Aim:
Render as a JSON list of strings the part of the records that opens with the line containing "name author: Mig." and runs through the end of the records, one string per line with blank lines omitted.

Supplied information:
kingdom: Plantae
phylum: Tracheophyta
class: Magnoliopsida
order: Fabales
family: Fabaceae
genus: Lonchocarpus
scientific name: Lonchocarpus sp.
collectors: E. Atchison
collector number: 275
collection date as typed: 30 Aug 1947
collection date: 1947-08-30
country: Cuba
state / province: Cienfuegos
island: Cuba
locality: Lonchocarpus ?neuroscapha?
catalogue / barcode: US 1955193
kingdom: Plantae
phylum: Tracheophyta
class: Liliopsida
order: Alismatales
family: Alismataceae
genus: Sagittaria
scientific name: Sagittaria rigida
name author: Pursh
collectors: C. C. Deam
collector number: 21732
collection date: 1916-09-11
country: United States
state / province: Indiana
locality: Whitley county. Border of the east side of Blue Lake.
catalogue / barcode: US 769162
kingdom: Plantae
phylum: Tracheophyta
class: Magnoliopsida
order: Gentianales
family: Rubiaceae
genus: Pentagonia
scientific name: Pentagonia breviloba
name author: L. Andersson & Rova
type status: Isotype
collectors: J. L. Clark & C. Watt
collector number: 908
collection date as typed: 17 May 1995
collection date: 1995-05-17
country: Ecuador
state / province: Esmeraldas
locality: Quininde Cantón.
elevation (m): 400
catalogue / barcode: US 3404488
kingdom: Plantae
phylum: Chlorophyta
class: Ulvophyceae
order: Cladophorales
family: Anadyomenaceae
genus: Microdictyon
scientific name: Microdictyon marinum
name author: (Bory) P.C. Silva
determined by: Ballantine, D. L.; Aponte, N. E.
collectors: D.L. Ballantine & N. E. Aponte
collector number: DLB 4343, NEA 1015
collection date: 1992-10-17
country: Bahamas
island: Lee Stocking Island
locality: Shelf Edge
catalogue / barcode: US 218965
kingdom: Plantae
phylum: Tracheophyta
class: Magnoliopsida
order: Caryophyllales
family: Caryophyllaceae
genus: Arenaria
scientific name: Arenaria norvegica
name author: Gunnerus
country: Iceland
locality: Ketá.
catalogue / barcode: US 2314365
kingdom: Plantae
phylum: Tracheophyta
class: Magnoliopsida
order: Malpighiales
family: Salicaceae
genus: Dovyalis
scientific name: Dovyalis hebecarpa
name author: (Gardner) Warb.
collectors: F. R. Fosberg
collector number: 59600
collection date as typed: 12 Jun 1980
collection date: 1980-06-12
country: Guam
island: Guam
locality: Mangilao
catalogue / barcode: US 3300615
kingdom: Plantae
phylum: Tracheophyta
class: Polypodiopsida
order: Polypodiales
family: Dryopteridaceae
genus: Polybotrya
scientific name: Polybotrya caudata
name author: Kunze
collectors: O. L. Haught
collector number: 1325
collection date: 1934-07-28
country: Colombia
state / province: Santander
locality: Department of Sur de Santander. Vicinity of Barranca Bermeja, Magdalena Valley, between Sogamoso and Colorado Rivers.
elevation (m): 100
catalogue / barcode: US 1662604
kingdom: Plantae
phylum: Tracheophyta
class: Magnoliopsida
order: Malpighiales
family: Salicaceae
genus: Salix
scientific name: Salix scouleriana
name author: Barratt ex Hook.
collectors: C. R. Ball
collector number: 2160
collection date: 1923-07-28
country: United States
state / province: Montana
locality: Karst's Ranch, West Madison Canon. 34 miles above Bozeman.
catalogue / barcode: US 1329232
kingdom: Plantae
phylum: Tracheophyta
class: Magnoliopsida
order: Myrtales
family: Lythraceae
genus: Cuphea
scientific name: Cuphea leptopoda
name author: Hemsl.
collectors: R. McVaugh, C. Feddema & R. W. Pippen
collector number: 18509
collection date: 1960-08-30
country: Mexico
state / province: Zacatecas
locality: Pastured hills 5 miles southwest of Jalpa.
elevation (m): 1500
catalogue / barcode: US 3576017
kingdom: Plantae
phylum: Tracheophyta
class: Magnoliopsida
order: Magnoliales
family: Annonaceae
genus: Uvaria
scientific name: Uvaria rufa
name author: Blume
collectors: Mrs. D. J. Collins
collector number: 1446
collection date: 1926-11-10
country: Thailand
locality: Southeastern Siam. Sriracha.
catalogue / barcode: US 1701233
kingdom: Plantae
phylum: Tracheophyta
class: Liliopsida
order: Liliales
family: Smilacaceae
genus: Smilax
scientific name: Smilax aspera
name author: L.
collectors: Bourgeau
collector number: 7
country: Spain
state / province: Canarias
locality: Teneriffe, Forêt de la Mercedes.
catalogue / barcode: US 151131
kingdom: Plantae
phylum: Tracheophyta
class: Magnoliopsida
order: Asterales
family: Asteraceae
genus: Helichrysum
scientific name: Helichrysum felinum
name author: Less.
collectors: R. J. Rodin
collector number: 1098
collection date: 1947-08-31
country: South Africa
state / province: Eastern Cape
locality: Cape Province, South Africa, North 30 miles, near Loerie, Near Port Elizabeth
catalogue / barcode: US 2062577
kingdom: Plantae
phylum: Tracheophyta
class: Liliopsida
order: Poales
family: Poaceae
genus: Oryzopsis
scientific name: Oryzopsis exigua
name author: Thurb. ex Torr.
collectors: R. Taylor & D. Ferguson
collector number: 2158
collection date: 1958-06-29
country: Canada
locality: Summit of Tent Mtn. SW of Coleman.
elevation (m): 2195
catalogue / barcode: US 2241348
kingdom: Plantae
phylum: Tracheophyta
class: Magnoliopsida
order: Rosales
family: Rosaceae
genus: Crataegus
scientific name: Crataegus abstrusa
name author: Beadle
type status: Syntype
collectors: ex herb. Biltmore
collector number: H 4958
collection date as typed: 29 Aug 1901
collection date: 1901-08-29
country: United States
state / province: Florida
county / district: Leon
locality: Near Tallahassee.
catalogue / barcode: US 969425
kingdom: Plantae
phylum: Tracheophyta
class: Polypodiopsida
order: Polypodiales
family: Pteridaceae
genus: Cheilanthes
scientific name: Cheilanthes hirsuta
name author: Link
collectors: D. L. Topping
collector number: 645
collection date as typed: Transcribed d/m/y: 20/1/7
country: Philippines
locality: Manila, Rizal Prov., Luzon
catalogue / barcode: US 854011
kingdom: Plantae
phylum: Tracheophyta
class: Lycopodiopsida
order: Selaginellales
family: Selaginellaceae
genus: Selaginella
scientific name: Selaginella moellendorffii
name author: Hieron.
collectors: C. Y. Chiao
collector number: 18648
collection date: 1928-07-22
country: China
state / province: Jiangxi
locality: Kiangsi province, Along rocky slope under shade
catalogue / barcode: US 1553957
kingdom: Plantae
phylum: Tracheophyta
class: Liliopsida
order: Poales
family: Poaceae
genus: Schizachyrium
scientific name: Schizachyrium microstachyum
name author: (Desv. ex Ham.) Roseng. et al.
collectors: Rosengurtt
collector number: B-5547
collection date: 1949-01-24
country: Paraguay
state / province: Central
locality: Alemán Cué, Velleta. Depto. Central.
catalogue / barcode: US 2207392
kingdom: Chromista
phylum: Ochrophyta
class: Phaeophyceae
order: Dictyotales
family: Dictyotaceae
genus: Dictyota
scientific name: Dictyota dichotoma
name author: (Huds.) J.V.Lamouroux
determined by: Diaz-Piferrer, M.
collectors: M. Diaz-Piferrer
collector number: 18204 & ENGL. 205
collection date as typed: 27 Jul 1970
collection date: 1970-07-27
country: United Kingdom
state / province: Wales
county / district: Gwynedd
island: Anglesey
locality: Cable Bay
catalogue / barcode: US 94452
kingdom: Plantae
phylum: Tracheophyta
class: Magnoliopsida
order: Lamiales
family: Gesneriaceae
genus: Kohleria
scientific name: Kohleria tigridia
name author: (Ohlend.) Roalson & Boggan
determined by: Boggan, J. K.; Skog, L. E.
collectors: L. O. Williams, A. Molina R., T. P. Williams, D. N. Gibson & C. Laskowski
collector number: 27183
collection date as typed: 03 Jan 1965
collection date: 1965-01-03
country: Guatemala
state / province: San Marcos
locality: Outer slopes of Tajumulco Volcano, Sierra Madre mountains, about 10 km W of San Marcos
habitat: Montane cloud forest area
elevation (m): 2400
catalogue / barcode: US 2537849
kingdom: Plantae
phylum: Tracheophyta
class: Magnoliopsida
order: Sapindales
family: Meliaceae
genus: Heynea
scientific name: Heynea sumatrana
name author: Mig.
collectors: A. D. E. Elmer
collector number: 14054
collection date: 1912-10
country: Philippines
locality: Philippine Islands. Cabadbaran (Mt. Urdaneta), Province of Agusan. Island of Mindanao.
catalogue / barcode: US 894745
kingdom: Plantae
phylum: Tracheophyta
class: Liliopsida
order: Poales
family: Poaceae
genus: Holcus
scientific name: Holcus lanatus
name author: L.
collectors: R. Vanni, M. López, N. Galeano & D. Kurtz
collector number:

Reply:
[
  "name author: Mig.",
  "collectors: A. D. E. Elmer",
  "collector number: 14054",
  "collection date: 1912-10",
  "country: Philippines",
  "locality: Philippine Islands. Cabadbaran (Mt. Urdaneta), Province of Agusan. Island of Mindanao.",
  "catalogue / barcode: US 894745",
  "kingdom: Plantae",
  "phylum: Tracheophyta",
  "class: Liliopsida",
  "order: Poales",
  "family: Poaceae",
  "genus: Holcus",
  "scientific name: Holcus lanatus",
  "name author: L.",
  "collectors: R. Vanni, M. López, N. Galeano & D. Kurtz",
  "collector number:"
]